I attended a private university for the Fall 2010 year as an incoming freshman. On Halloween I had an emergency medical surgery, due to multiple complications I was unable to attend classes. Of the 5 classes I was in, I only received credit for 2 of them. Tuition was $10,800 for the semester. Is there any way to take action in order to get some of the tuition back?

Asked on February 17, 2011 under Business Law, Washington


SJZ, Member, New York Bar / FreeAdvice Contributing Attorney

Answered 11 years ago | Contributor

Possibly. First, note that if the agreements you have with the school--i.e. the terms under which you attend and take classes--specifically say that it is the student's responsibity (or risk) to attend classes and that if the student does not, he or she does not receive credits or a refund--that term will be upheld: a person can contract to not have recourse or the rights to a refund.

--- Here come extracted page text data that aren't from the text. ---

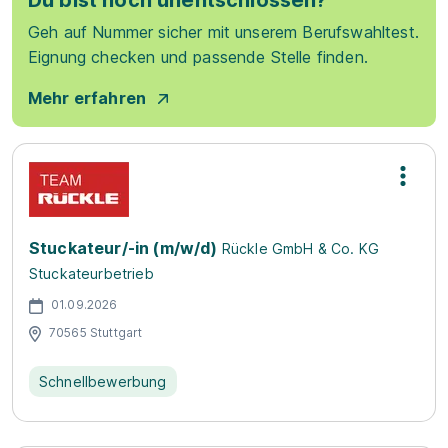
Du bist noch unentschlossen?
Geh auf Nummer sicher mit unserem Berufswahltest.
Eignung checken und passende Stelle finden.
Mehr erfahren
Stuckateur/-in (m/w/d)
Rückle GmbH & Co. KG
Stuckateurbetrieb
01.09.2026
70565 Stuttgart
Schnellbewerbung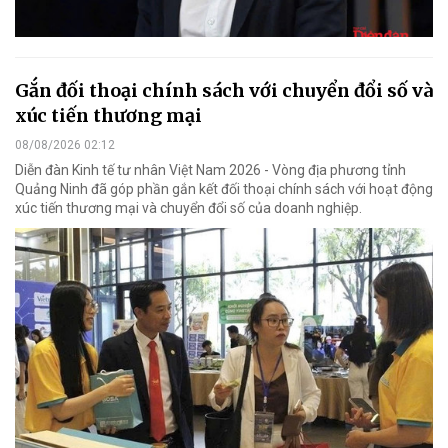
Gắn đối thoại chính sách với chuyển đổi số và
xúc tiến thương mại
08/08/2026 02:12
Diễn đàn Kinh tế tư nhân Việt Nam 2026 - Vòng địa phương tỉnh
Quảng Ninh đã góp phần gắn kết đối thoại chính sách với hoạt động
xúc tiến thương mại và chuyển đổi số của doanh nghiệp.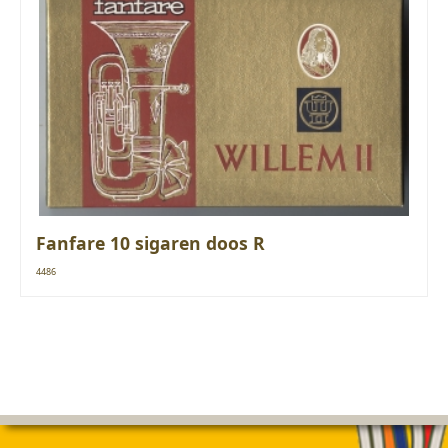
Fanfare 10 sigaren doos R
4486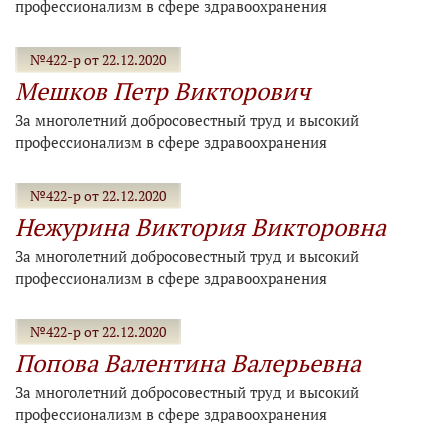
профессионализм в сфере здравоохранения
№422-р от 22.12.2020
Мешков Петр Викторович
За многолетний добросовестный труд и высокий
профессионализм в сфере здравоохранения
№422-р от 22.12.2020
Нежурина Виктория Викторовна
За многолетний добросовестный труд и высокий
профессионализм в сфере здравоохранения
№422-р от 22.12.2020
Попова Валентина Валерьевна
За многолетний добросовестный труд и высокий
профессионализм в сфере здравоохранения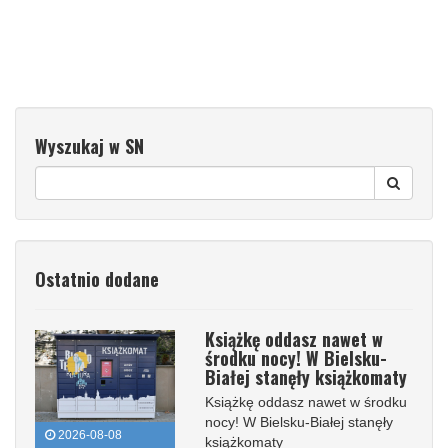
Wyszukaj w SN
Ostatnio dodane
Książkę oddasz nawet w
środku nocy! W Bielsku-
Białej stanęły książkomaty
Książkę oddasz nawet w środku
nocy! W Bielsku-Białej stanęły
2026-08-08
książkomaty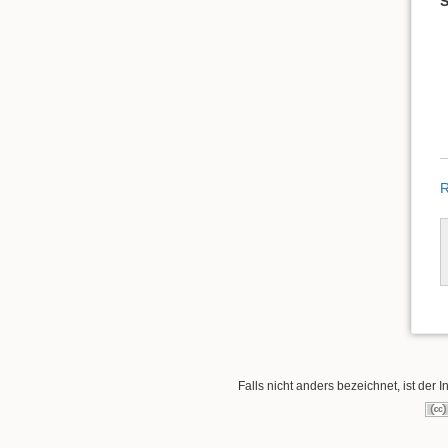
S
R
Falls nicht anders bezeichnet, ist der I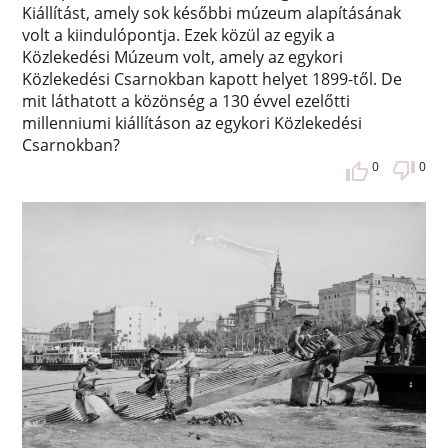
Kiállítást, amely sok későbbi múzeum alapításának
volt a kiindulópontja. Ezek közül az egyik a
Közlekedési Múzeum volt, amely az egykori
Közlekedési Csarnokban kapott helyet 1899-től. De
mit láthatott a közönség a 130 évvel ezelőtti
millenniumi kiállításon az egykori Közlekedési
Csarnokban?
0
0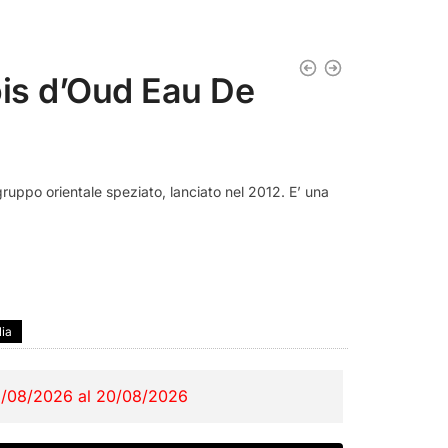
ois d’Oud Eau De
ruppo orientale speziato, lanciato nel 2012. E’ una
lia
2/08/2026 al 20/08/2026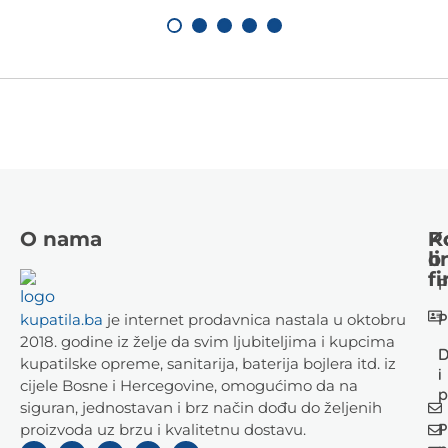
O nama
K
P
li
o
fi
P
P
kupatila.ba
je internet prodavnica nastala u oktobru
2018. godine iz želje da svim ljubiteljima i kupcima
D
kupatilske opreme, sanitarija, baterija bojlera itd. iz
i
cijele Bosne i Hercegovine, omogućimo da na
p
siguran, jednostavan i brz način dođu do željenih
P
proizvoda uz brzu i kvalitetnu dostavu.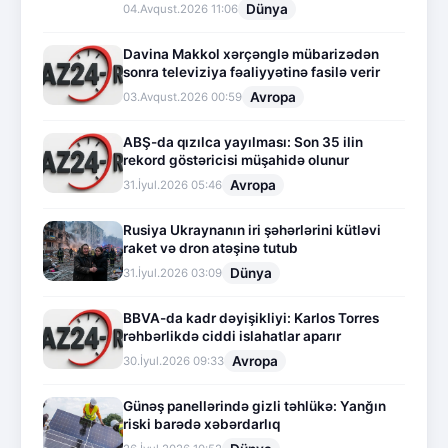
Dünya
04.Avqust.2026 11:06
Davina Makkol xərçənglə mübarizədən
sonra televiziya fəaliyyətinə fasilə verir
Avropa
03.Avqust.2026 00:59
ABŞ-da qızılca yayılması: Son 35 ilin
rekord göstəricisi müşahidə olunur
Avropa
31.İyul.2026 05:46
Rusiya Ukraynanın iri şəhərlərini kütləvi
raket və dron atəşinə tutub
Dünya
31.İyul.2026 03:09
BBVA-da kadr dəyişikliyi: Karlos Torres
rəhbərlikdə ciddi islahatlar aparır
Avropa
30.İyul.2026 09:33
Günəş panellərində gizli təhlükə: Yanğın
riski barədə xəbərdarlıq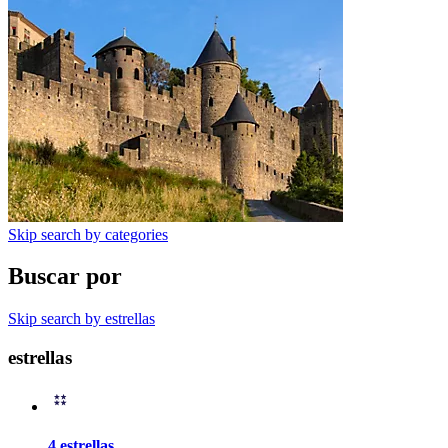
Skip search by categories
Buscar por
Skip search by estrellas
estrellas
4 estrellas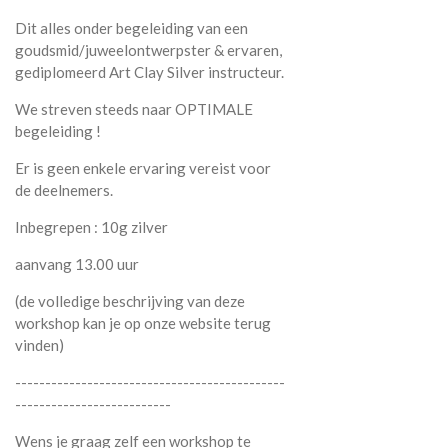
Dit alles onder begeleiding van een
goudsmid/juweelontwerpster & ervaren,
gediplomeerd Art Clay Silver instructeur.
We streven steeds naar OPTIMALE
begeleiding !
Er is geen enkele ervaring vereist voor
de deelnemers.
Inbegrepen : 10g zilver
aanvang 13.00 uur
(de volledige beschrijving van deze
workshop kan je op onze website terug
vinden)
---------------------------------------------
--------------------------
Wens je graag zelf een workshop te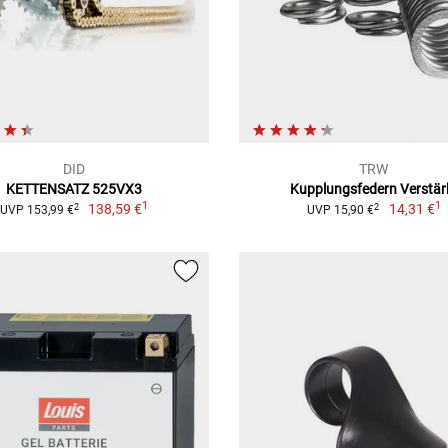
DID
TRW
KETTENSATZ 525VX3
Kupplungsfedern Verstär
1
1
138,59 €
14,31 €
2
2
UVP 153,99 €
UVP 15,90 €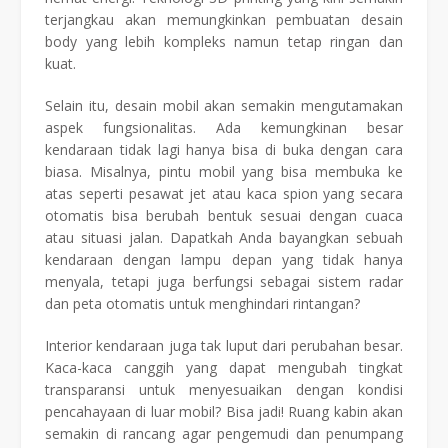
terjangkau akan memungkinkan pembuatan desain
body yang lebih kompleks namun tetap ringan dan
kuat.
Selain itu, desain mobil akan semakin mengutamakan
aspek fungsionalitas. Ada kemungkinan besar
kendaraan tidak lagi hanya bisa di buka dengan cara
biasa. Misalnya, pintu mobil yang bisa membuka ke
atas seperti pesawat jet atau kaca spion yang secara
otomatis bisa berubah bentuk sesuai dengan cuaca
atau situasi jalan. Dapatkah Anda bayangkan sebuah
kendaraan dengan lampu depan yang tidak hanya
menyala, tetapi juga berfungsi sebagai sistem radar
dan peta otomatis untuk menghindari rintangan?
Interior kendaraan juga tak luput dari perubahan besar.
Kaca-kaca canggih yang dapat mengubah tingkat
transparansi untuk menyesuaikan dengan kondisi
pencahayaan di luar mobil? Bisa jadi! Ruang kabin akan
semakin di rancang agar pengemudi dan penumpang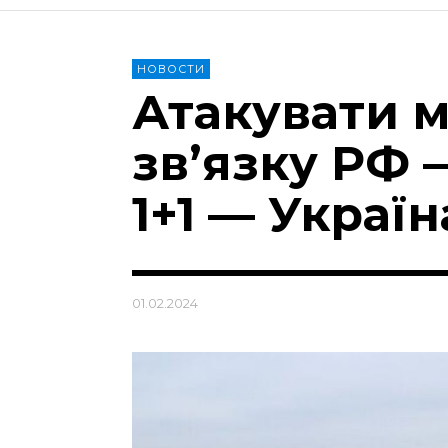
НОВОСТИ
Атакувати м
зв’язку РФ 
1+1 — Україн
01.02.2024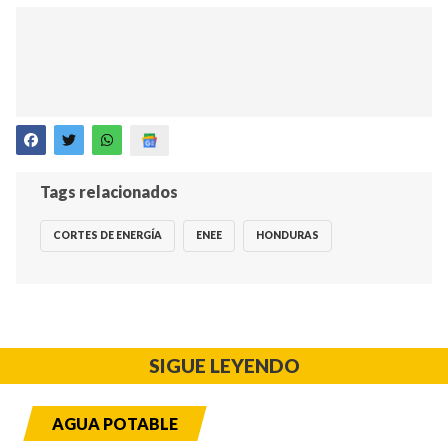
Tags relacionados
CORTES DE ENERGÍA
ENEE
HONDURAS
SIGUE LEYENDO
AGUA POTABLE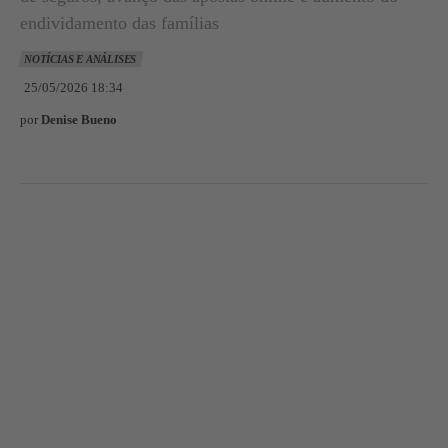
endividamento das famílias
NOTÍCIAS E ANÁLISES
25/05/2026 18:34
por
Denise Bueno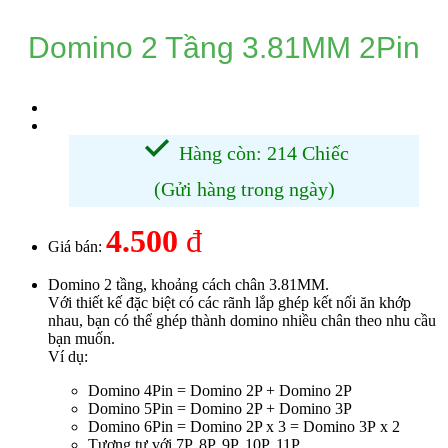
Domino 2 Tầng 3.81MM 2Pin
Hàng còn: 214 Chiếc
(Gửi hàng trong ngày)
4.500
đ
Giá bán:
Domino 2 tầng, khoảng cách chân 3.81MM.
Với thiết kế đặc biệt có các rãnh lắp ghép kết nối ăn khớp
nhau, bạn có thể ghép thành domino nhiều chân theo nhu cầu
bạn muốn.
Ví dụ:
Domino 4Pin = Domino 2P + Domino 2P
Domino 5Pin = Domino 2P + Domino 3P
Domino 6Pin = Domino 2P x 3 = Domino 3P x 2
Tương tự với 7P, 8P, 9P, 10P, 11P...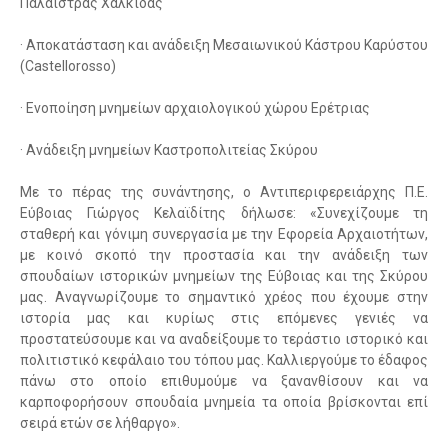
Παλαίστρας Χαλκίδας
· Αποκατάσταση και ανάδειξη Μεσαιωνικού Κάστρου Καρύστου
(Castellorosso)
· Ενοποίηση μνημείων αρχαιολογικού χώρου Ερέτριας
· Ανάδειξη μνημείων Καστροπολιτείας Σκύρου
Με το πέρας της συνάντησης, ο Αντιπεριφερειάρχης Π.Ε.
Εύβοιας Γιώργος Κελαϊδίτης δήλωσε: «Συνεχίζουμε τη
σταθερή και γόνιμη συνεργασία με την Εφορεία Αρχαιοτήτων,
με κοινό σκοπό την προστασία και την ανάδειξη των
σπουδαίων ιστορικών μνημείων της Εύβοιας και της Σκύρου
μας. Αναγνωρίζουμε το σημαντικό χρέος που έχουμε στην
ιστορία μας και κυρίως στις επόμενες γενιές να
προστατεύσουμε και να αναδείξουμε το τεράστιο ιστορικό και
πολιτιστικό κεφάλαιο του τόπου μας. Καλλιεργούμε το έδαφος
πάνω στο οποίο επιθυμούμε να ξανανθίσουν και να
καρποφορήσουν σπουδαία μνημεία τα οποία βρίσκονται επί
σειρά ετών σε λήθαργο».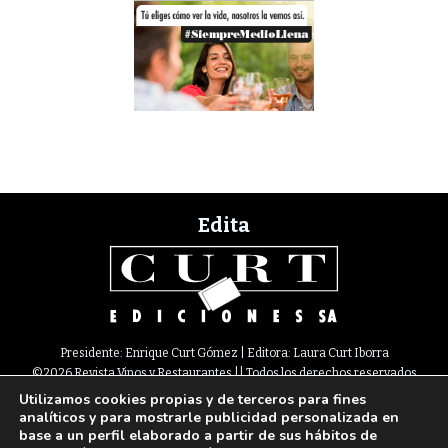
Edita
Presidente: Enrique Curt Gómez | Editora: Laura Curt Iborra
©2026 Revista Vinos y Restaurantes || Todos los derechos reservados
Utilizamos cookies propias y de terceros para fines
Newsletter
Nota legal
Política de Cookies
Suscripción
Tarifas
analíticos y para mostrarle publicidad personalizada en
Contacto
base a un perfil elaborado a partir de sus hábitos de
Paseo de Gracia, 63. 1º 2ª. 08008 Barcelona |
933 180 101
¦ Fax 933 183 505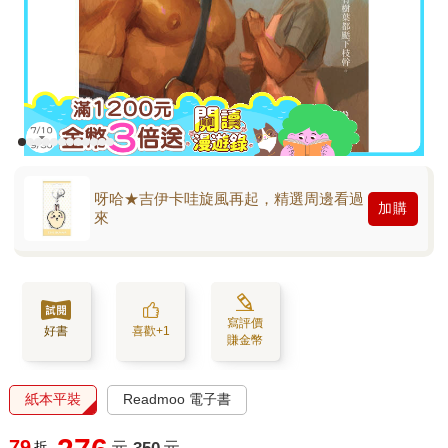
呀哈★吉伊卡哇旋風再起，精選周邊看過
加購
來
寫評價
好書
喜歡+1
賺金幣
紙本平裝
Readmoo 電子書
79
折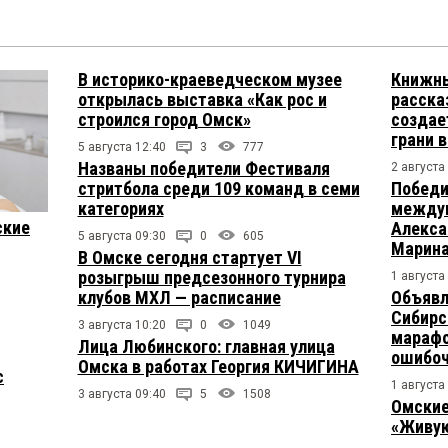
В историко-краеведческом музее
Книжны
открылась выставка «Как рос и
расска
строился город Омск»
создае
грани 
5 августа 12:40
3
777
Названы победители Фестиваля
2 августа
стритбола среди 109 команд в семи
Победи
категориях
междун
ские
Алекса
5 августа 09:30
0
605
Марина
В Омске сегодня стартует VI
розыгрыш предсезонного турнира
1 августа
клубов МХЛ — расписание
Объявл
Сибирс
3 августа 10:20
0
1049
марафо
Лица Любинского: главная улица
ошибо
Омска в работах Георгия КИЧИГИНА
с
1 августа
3 августа 09:40
5
1508
Омские
«Живую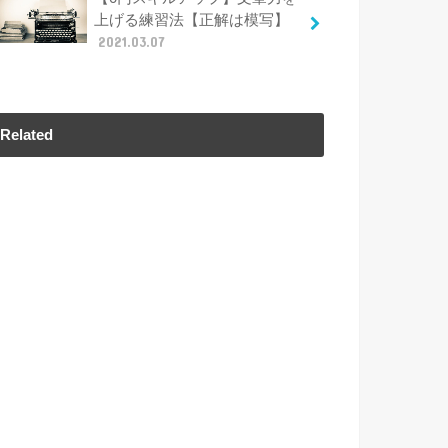
上げる練習法【正解は模写】
2021.03.07
Related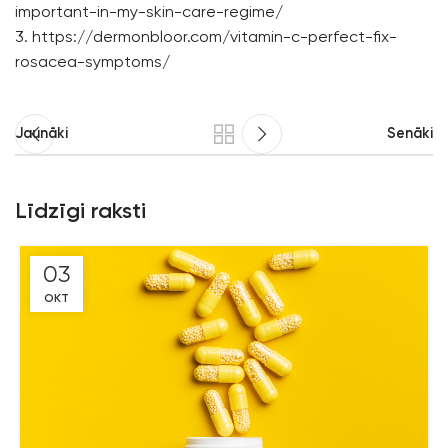
important-in-my-skin-care-regime/
3.
https://dermonbloor.com/vitamin-c-perfect-fix-
rosacea-symptoms/
Jaunāki
Senāki
Līdzīgi raksti
03
OKT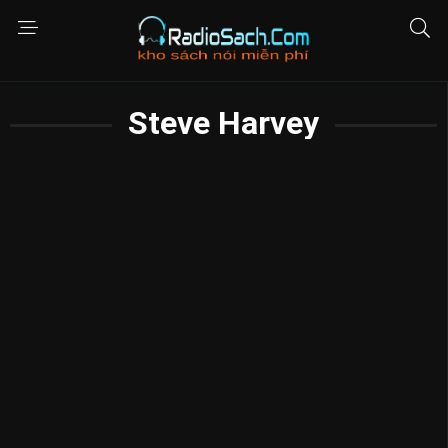
Steve Harvey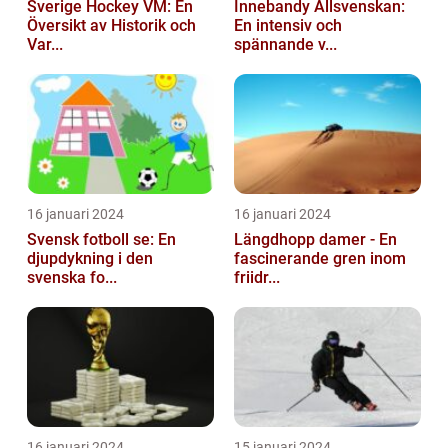
Sverige Hockey VM: En
Innebandy Allsvenskan:
Översikt av Historik och
En intensiv och
Var...
spännande v...
16 januari 2024
16 januari 2024
Svensk fotboll se: En
Längdhopp damer - En
djupdykning i den
fascinerande gren inom
svenska fo...
friidr...
16 januari 2024
15 januari 2024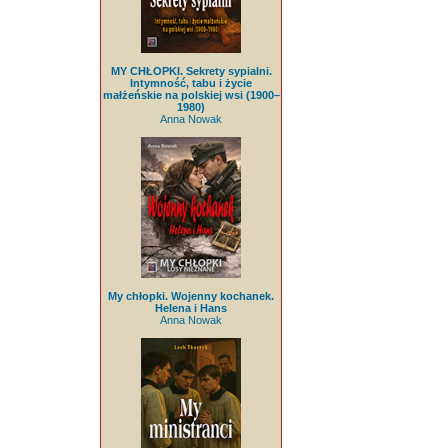
MY CHŁOPKI. Sekrety sypialni.
Intymność, tabu i życie
małżeńskie na polskiej wsi (1900–
1980)
Anna Nowak
My chłopki. Wojenny kochanek.
Helena i Hans
Anna Nowak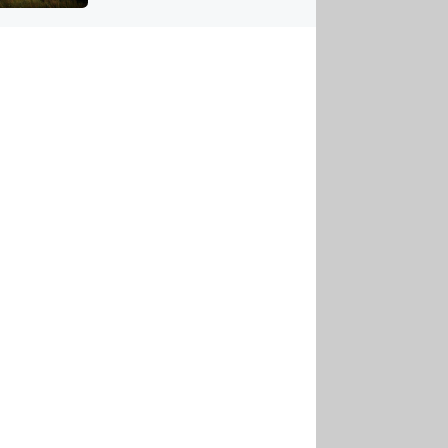
US
tornádem
RSUS
ZE A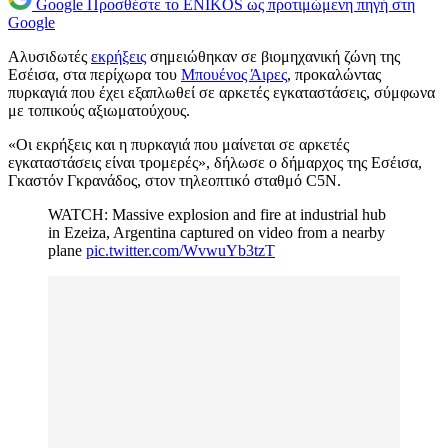
Google
Προσθέστε το ENIKOS ως προτιμώμενη πηγή στη
Google
Αλυσιδωτές
εκρήξεις
σημειώθηκαν σε βιομηχανική ζώνη της
Εσέισα, στα περίχωρα του
Μπουένος Άιρες
, προκαλώντας
πυρκαγιά που έχει εξαπλωθεί σε αρκετές εγκαταστάσεις, σύμφωνα
με τοπικούς αξιωματούχους.
«Οι εκρήξεις και η πυρκαγιά που μαίνεται σε αρκετές
εγκαταστάσεις είναι τρομερές», δήλωσε ο δήμαρχος της Εσέισα,
Γκαστόν Γκρανάδος, στον τηλεοπτικό σταθμό C5N.
WATCH: Massive explosion and fire at industrial hub
in Ezeiza, Argentina captured on video from a nearby
plane
pic.twitter.com/WvwuYb3tzT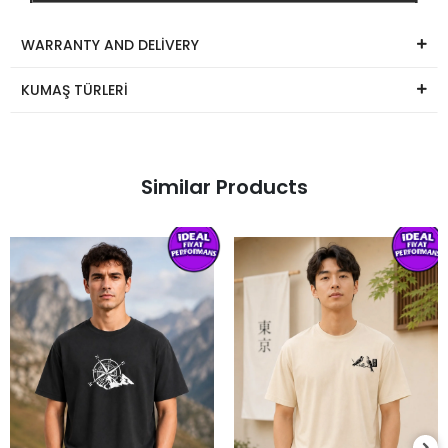
WARRANTY AND DELİVERY
KUMAŞ TÜRLERİ
Similar Products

If there is no such term, then you *might* have grounds to receive compensation or a return of your money based on the doctrine of impossibility: people are sometimes not held to their contracts if some event beyond their control comes up and makes it objectively impossible to carry on. In this case, the argument would be that since it became impossible for you to attend, the school can't charge you for the classes--though obviously, if offered any reasonable compensation or recourse (such as a partial credit, free tuition for the next semester, etc.) you should think hard about accepting it rather than trying to fight to win it all back.